When, in 1982, he announced his candidacy to represent an Arizona district in the US House, he was accused of being a carpetbagger who was "using the state to advance his own ambitions."
The former senator and presidential nominee, who was successful in his first run for public office in 1982, had never lived in Arizona until he moved there in 1981. He was born in the Panama Canal Zone — at the time, a US territory — and raised in a Navy family, which entailed moving around frequently.
Critics attacked McCain as an opportunist who knew nothing about the district or Arizona. Fed up with the accusations, McCain, then a political newcomer, fought back by playing up his status as a national hero, having spent five-and-half years as a prisoner of war in Vietnam.
"Listen, pal. I spent 22 years in the Navy. My grandfather was in the Navy. We in the military service tend to move a lot. We have to live in all parts of the country, all parts of the world.
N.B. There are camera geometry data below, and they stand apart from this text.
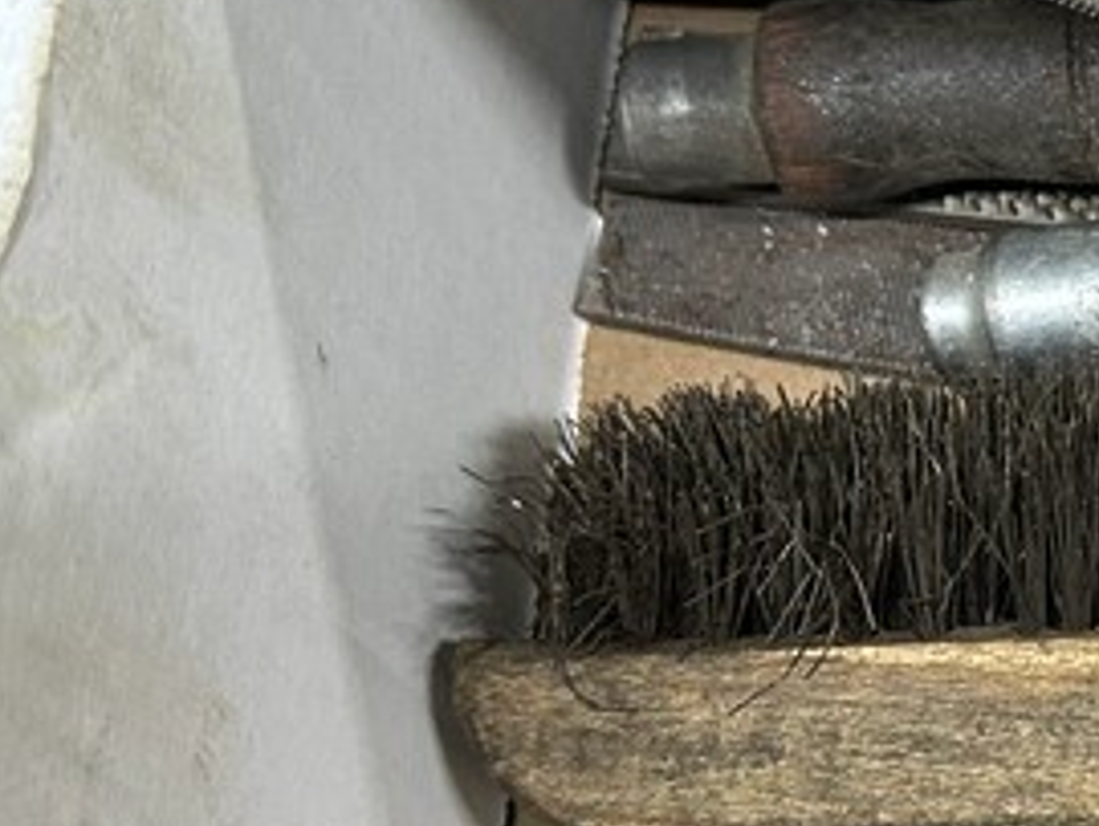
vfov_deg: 16.3
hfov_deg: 19.3
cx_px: 1563
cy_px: 460
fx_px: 2892
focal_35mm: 91
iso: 400
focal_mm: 6.86
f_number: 1.78
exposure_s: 1/60
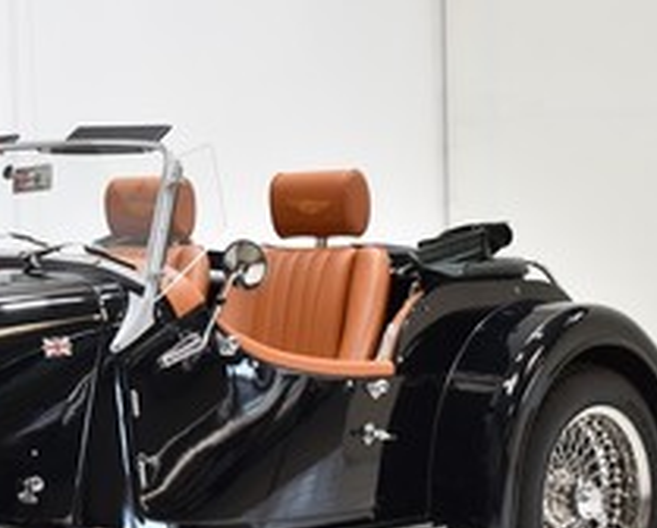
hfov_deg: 17.2
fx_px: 2089
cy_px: 347
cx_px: -101
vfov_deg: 14.4
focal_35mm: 107
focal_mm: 29
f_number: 4.2
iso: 100
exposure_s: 1/25
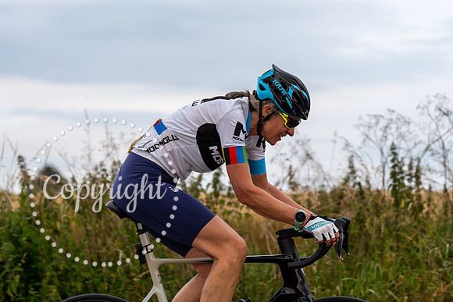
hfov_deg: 22.4
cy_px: 151
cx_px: 226
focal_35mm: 91
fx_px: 1145
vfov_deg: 15.0
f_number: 3.2
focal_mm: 91
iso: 250
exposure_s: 1/1000
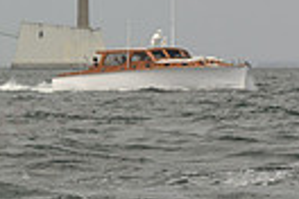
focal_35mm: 360
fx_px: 2990
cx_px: -342
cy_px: 58
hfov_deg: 5.6
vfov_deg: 3.8
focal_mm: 82
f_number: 6.3
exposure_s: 1/640
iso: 250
I wish I could have had the luxury, like you, of growing up and living and spending my entire life in a nice place like the first district of Arizona, but I was doing other things," he retorted.
He continued: "As a matter of fact, when I think about it now, the place I lived longest in my life was Hanoi."
When the two-time presidential candidate died in 2018, Gov. Doug Ducey said at his memorial service, "Like many of us here in Arizona, John McCain was from somewhere else. But his spirit, service, and fierce independence ultimately helped shape the state with which he became synonymous."